Loi Renault:

Un emplâtre sur une jambe de bois

L'annonce de la fermeture sur le continent des magasins Marks & Spencer provoque des manifestations de protestation, surtout en France. A tel point que Lionel Jospin a été contraint de déclarer que la façon dont la fermeture a été annoncée était "brutale".

En Belgique aussi on point également du doigt la manière dont le groupe a annoncé les fermetures.
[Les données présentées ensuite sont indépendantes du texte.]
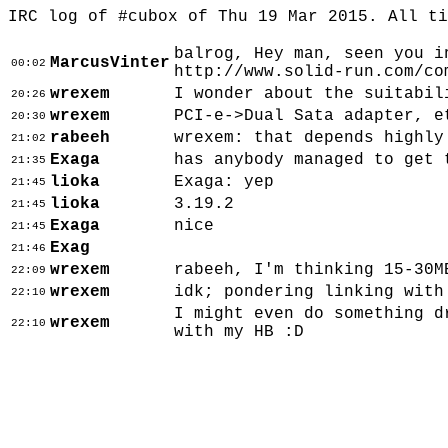
IRC log of #cubox of Thu 19 Mar 2015. All t
balrog, Hey man, seen you i
MarcusVinter
00:02
http://www.solid-run.com/co
wrexem
I wonder about the suitabil
20:26
wrexem
PCI-e->Dual Sata adapter, e
20:30
rabeeh
wrexem: that depends highly
21:02
Exaga
has anybody managed to get 
21:35
lioka
Exaga: yep
21:45
lioka
3.19.2
21:45
Exaga
nice
21:45
Exag
21:46
wrexem
rabeeh, I'm thinking 15-30M
22:09
wrexem
idk; pondering linking with
22:10
I might even do something d
wrexem
22:10
with my HB :D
Selon la loi, le conseil d'entreprise doit être informé en premier lieu. Mais à plusieurs reprises (Citroën, Michelin, Renault) des multinationales ont fermé leurs portes en mettant les travailleurs et leurs délégués devant le fait accompli. La loi Renault (1998) vise à remédier à cette situation. L'aspect le plus important de cette loi est l'obligation de respecter les règles et de fournir toutes les informations aux travailleurs victimes d'un licenciement collectif. Les travailleurs doivent avoir la possibilité de poser toutes les questions et la décision de licencier collectivement ne peut être prise qu'après. Marks & Spencer a manifestement violé cette loi en annonçant directement sa décision de fermer. D'après la loi Renault Marks & Spencer devra doit payer des indemnités supplémentaires. Cela ne change évidemment pas grand chose au sort des travailleurs qui se retrouvent à la rue.
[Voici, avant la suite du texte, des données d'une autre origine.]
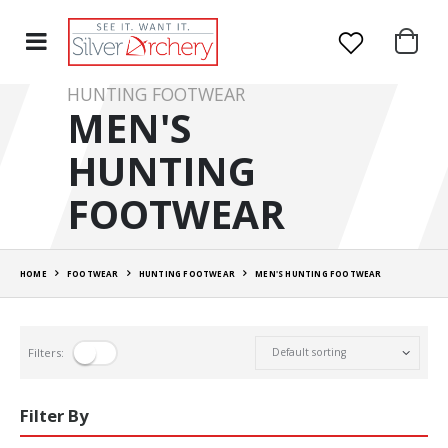
HUNTING FOOTWEAR
MEN'S
HUNTING
FOOTWEAR
HOME
FOOTWEAR
HUNTING FOOTWEAR
MEN'S HUNTING FOOTWEAR
Filters:
Filter By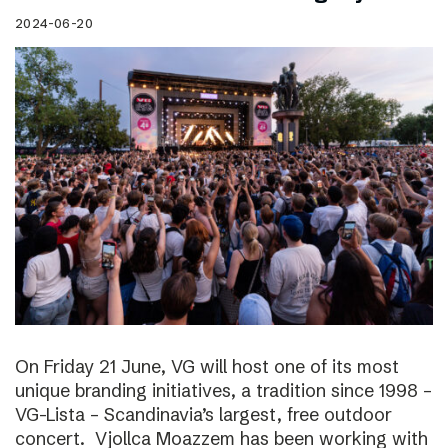
2024-06-20
On Friday 21 June, VG will host one of its most
unique branding initiatives, a tradition since 1998 –
VG-Lista – Scandinavia’s largest, free outdoor
concert. Vjollca Moazzem has been working with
La loi Renault apparaît donc plus comme un paratonnerre servant à évitant les luttes sociales de grande envergure lors de licenciements massifs. Elle puise d'ailleurs sa source dans les recommandations de l'Organisation internationale du Travail et dans la convention collective n24 datant de 1975.

Cela signifie-t-il que les travailleurs et leurs organisations doivent ranger au placard toues les dispositions légales qui imposent des obligations aux employeurs? Bien sûr que non. Mais la meilleure manière de s'opposer aux fermetures et aux licenciements collectifs reste la méthode employée par les travailleurs des Forges de Clabecq: l'information, la conscientisation et la mobilisation des travailleurs et de leur famille indépendamment des manoeuvres de l'appareil syndical qui ne veut pas mener une lutte conséquente jusqu'au bout et qui par conséquent multipliera les manoeuvres pour canaliser pour stopper la lutte. Les délégués de Clabecq ne se sont toutefois pas limités à mener la lutte sur terrain: il ont aussi marqué des points sur le terrain de l'adversaire, c'est-à-dire que le terrain juridique. Ils ont ainsi obtenu en 1997 un jugement important du tribunal de Nivelles qui casse les astreintes prises par le curateur à l'encontre de la délégation et qui estime que les tribunaux civils ne sont pas compétents pour intervenir dans les conflits sociaux.

Les travailleurs de Danone ou de Marks & Spencer ne doivent donc pas se bercer d'illusions sur l'efficacité de la loi Renault. La meilleure façon de se défendre reste l'action collective. Et à partir du rapport créé il est aussi possible de marquer des points sur le plan juridique.